On se souvient de cette année où il était passé par Cully, avec le Biennois Reto Weber et une troupe de frappeurs cosmopolites. Il tirait sur sa coulisse huilée, pratiquait ses doubles, ses triples sons en harmonique, ses «multiphonics». C'était une marque de fabrique. Pas la seule. Albert Mangelsdorff avait réussi ce passage du bop au free, auxquels peu s'étaient essayés sur un instrument que certains innocents pensent encore pataud. L'Allemand intercontinental s'affirmait au carrefour de J.J. Johnson et Roswell Rudd. Tous les états du trombone. L'amour de John Lewis et de John Tchicai. De Lee Konitz et Peter Brötzmann. Ses alliés, d'un soir, d'une vie, ne pouvaient qu'admirer la largeur du spectre.

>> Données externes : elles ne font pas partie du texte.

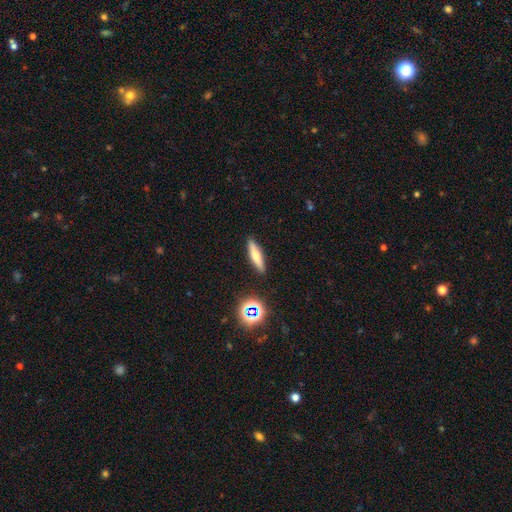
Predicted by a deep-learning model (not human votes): smooth_or_featured: smooth (p=0.53) [alt: featured or disk p=0.37]
how_rounded: cigar-shaped (p=0.76) [alt: in between p=0.21]
merging: none (p=0.89) [alt: minor disturbance p=0.07]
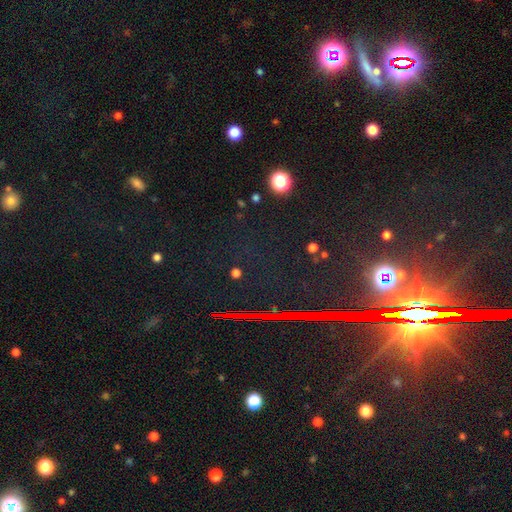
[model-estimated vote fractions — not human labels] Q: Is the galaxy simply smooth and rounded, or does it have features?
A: star or artifact — 84%.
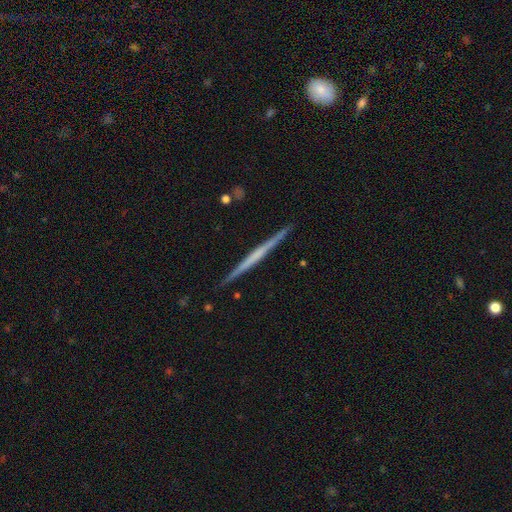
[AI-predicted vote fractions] Smooth or featured? featured or disk (66%)
Edge-on disk? yes (98%)
Edge-on bulge? none (79%)
Merging? none (92%)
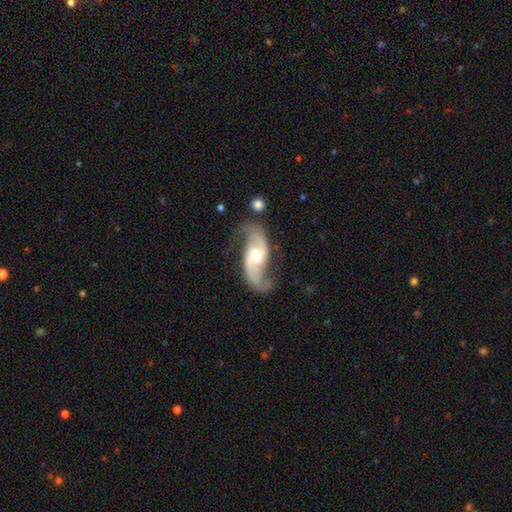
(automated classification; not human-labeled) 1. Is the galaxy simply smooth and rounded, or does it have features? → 90% featured or disk, 6% smooth, 5% star or artifact.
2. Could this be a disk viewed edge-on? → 96% no, 4% yes.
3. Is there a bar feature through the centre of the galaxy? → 46% weak, 38% no, 16% strong.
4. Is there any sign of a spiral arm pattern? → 97% yes, 3% no.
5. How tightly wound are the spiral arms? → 50% loose, 40% medium, 10% tight.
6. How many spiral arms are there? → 93% 2, 2% can't tell, 2% 1, 1% 3, 1% 4, 1% more than 4.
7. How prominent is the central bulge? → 65% moderate, 24% small, 8% large, 2% none, 1% dominant.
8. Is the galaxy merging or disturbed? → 71% none, 17% minor disturbance, 9% major disturbance, 3% merger.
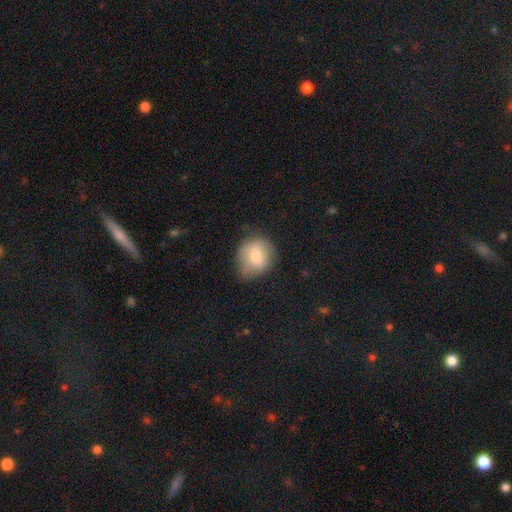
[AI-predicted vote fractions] smooth 71%, featured or disk 21%, star or artifact 8%. Down the decision tree: how rounded — round (76%); merging — none (61%).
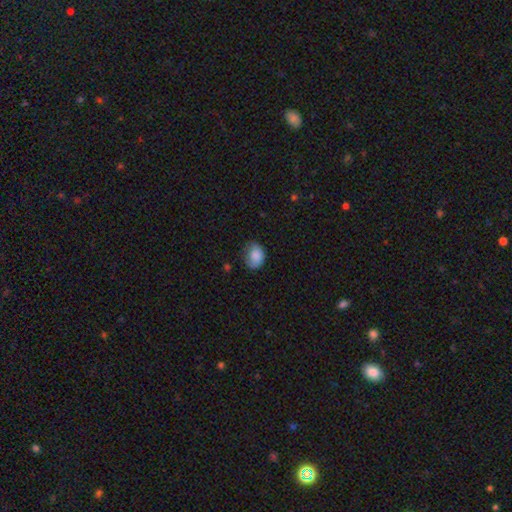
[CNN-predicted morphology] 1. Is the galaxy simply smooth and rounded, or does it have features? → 84% smooth, 9% featured or disk, 8% star or artifact.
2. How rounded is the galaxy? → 67% in between, 32% round, 1% cigar-shaped.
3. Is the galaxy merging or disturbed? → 53% none, 34% minor disturbance, 11% major disturbance, 2% merger.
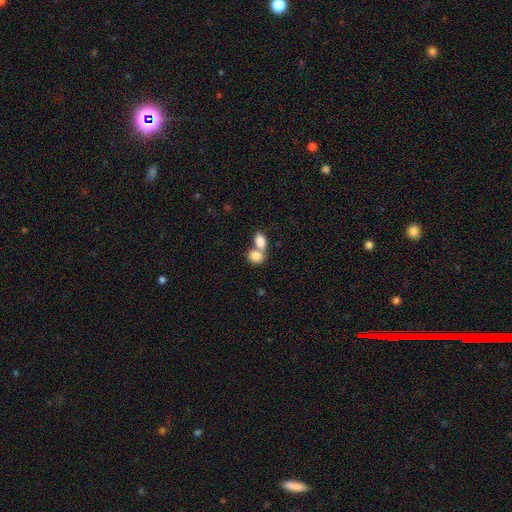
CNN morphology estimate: This appears to be a smooth galaxy with no disk features (83%) that is in between round and cigar-shaped (71%). Merging: merger (65%).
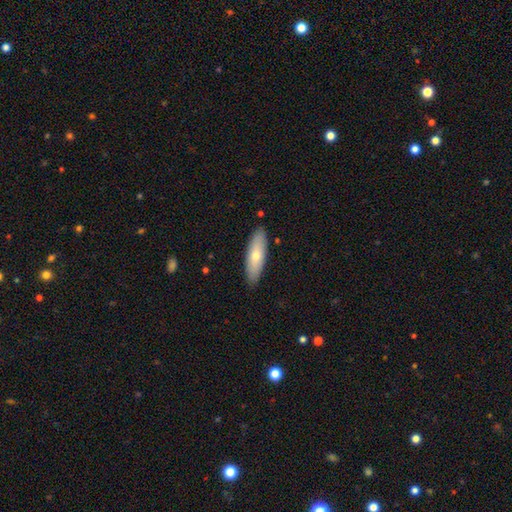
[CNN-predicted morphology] smooth 65%, featured or disk 29%, star or artifact 6%. Down the decision tree: how rounded — in between (51%); merging — none (88%).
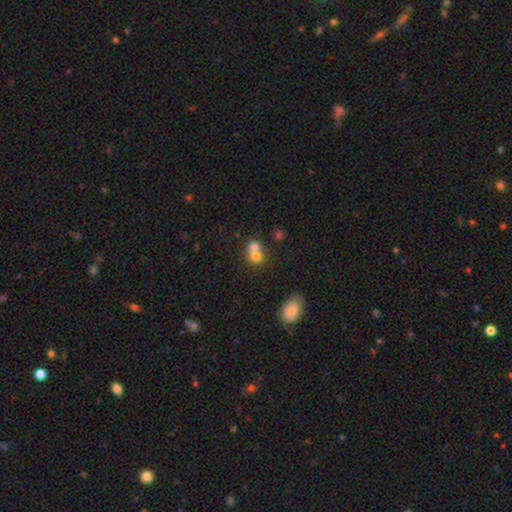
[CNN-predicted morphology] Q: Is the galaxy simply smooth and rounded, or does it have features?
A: smooth — 71%.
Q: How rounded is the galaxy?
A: round — 73%.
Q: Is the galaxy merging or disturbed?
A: merger — 64%.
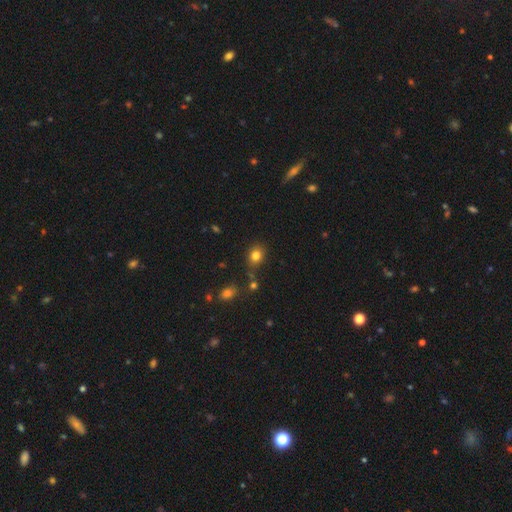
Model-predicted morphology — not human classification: smooth-or-featured: smooth: 80% | star or artifact: 13% | featured or disk: 7%
  how-rounded: round: 57% | in between: 42% | cigar-shaped: 1%
  merging: none: 75% | minor disturbance: 15% | merger: 7% | major disturbance: 4%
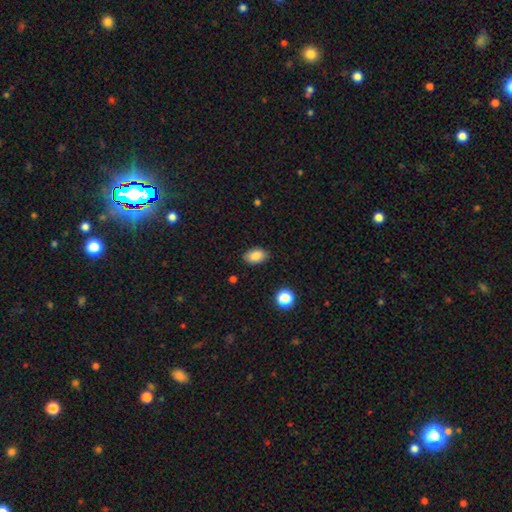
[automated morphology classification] type=smooth (85%); roundness=in between (89%); merging=none (87%).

Il est né le 5 septembre 1928, alors que l'Europe ne s'était encore lancé en jazz qu'avec parcimonie. Il a changé cela, nommé «Meilleur tromboniste du monde» par la Revue outre-atlantique Downbeat. Albert Mangelsdorff ne jouait pas pour conquérir l'Ouest, il jouait pour unir les pôles au sein de son Globe Unity Orchestra. Improvisateur au chant monkien, directeur musical du Jazz Festival de Berlin depuis les années 90, il laisse une discographie extensive (dont un impérial solo, baptisé Purity) et un héritage profond pour les partisans de la coulisse.